Idaho Liquor Division Deputy Director Howard Wasserstein sent a letter Thursday to the company’s distributor, notifying them that the brand is “offensive to a prominent segment of our population and will not be carried” in state-run stores,
The Huffington Post reports.
“The bottom line is, we represent everybody,” Anderson said Tuesday. “It’s masterful marketing on their part. But it doesn’t play here.”
The administrator added that there are many vodka brands available in state-run stores, and that citizens should therefore not be concerned by his office’s decision, the Associated Press reports.
The liquor brand’s label depicts five women, generally believed to be a reference to polygamy, The Inquisitr reports.
Approximately a quarter of Idaho’s population practices Mormonism.
Ogden’s Own Distillery is not going down without a fight. In an effort to bring the vodka back to Idaho, the company has created a media campaign selling t-shirts that read, “Free the Five Wives.”
The distillery also said that the ban is unjust because Polygamy Porter, a Utah beer, is still for sale in Idaho.
Steve Conlin, a partner and marketing chief at Ogden’s Own Distillery, told the AP: “we’re a little dumbfounded by it all. The average person can look at our bottle and they don’t find it offensive. It’s certainly not obscene, which is what it would require for it to be banned.”
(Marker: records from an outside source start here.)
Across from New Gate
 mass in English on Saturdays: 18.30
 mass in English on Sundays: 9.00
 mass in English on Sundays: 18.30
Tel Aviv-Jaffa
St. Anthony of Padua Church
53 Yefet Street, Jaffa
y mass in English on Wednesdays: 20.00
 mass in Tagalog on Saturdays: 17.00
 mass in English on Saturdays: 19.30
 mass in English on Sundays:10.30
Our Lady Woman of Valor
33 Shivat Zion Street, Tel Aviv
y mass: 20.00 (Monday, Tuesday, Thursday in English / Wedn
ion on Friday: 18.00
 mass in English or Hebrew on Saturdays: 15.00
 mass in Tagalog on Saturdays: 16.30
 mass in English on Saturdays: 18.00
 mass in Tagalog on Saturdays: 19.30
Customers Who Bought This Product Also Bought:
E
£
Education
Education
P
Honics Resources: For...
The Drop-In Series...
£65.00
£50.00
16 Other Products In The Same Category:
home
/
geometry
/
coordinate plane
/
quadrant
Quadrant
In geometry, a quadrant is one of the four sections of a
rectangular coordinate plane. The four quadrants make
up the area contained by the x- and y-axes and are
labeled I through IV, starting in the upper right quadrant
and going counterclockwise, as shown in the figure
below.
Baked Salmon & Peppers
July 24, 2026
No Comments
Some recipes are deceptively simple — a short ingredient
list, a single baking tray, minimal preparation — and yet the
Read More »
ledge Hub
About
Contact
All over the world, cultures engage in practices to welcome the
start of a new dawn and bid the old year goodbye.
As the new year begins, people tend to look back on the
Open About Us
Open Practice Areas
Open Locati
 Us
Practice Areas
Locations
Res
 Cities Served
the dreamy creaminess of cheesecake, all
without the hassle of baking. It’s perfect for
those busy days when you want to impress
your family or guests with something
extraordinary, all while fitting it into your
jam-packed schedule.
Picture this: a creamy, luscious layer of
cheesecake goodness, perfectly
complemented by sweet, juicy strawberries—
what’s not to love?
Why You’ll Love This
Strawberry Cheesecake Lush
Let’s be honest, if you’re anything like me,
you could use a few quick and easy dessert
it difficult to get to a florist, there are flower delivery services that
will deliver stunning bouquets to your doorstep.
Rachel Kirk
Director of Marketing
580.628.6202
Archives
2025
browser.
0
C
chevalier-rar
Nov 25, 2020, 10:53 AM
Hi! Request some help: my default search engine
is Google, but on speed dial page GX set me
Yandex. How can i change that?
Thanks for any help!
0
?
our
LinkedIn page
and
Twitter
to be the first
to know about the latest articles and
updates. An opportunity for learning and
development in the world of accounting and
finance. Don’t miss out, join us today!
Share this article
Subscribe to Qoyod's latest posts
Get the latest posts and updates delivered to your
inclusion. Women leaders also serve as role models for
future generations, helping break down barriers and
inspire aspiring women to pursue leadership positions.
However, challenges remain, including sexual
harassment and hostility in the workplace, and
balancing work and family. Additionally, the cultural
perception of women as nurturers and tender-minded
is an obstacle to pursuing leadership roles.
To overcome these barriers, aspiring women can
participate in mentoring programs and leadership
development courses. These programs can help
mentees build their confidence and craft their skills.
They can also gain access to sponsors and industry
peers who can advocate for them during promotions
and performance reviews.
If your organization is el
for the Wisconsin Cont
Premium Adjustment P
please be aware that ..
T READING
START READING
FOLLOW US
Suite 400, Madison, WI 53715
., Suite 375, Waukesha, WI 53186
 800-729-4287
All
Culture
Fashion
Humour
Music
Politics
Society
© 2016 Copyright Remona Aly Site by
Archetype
Vickie Ashby, a spokeswoman for the Utah Department of Alcoholic Beverage Control, sides with the distillery’s position, claiming that no one in Utah has complained about Five Wives Vodka.
Utah controls all sales of hard liquor, wine and heavy beer — which are only for sale at state-owned stores. Idaho regulates only hard liquor available in both state-owned and privately operated stores.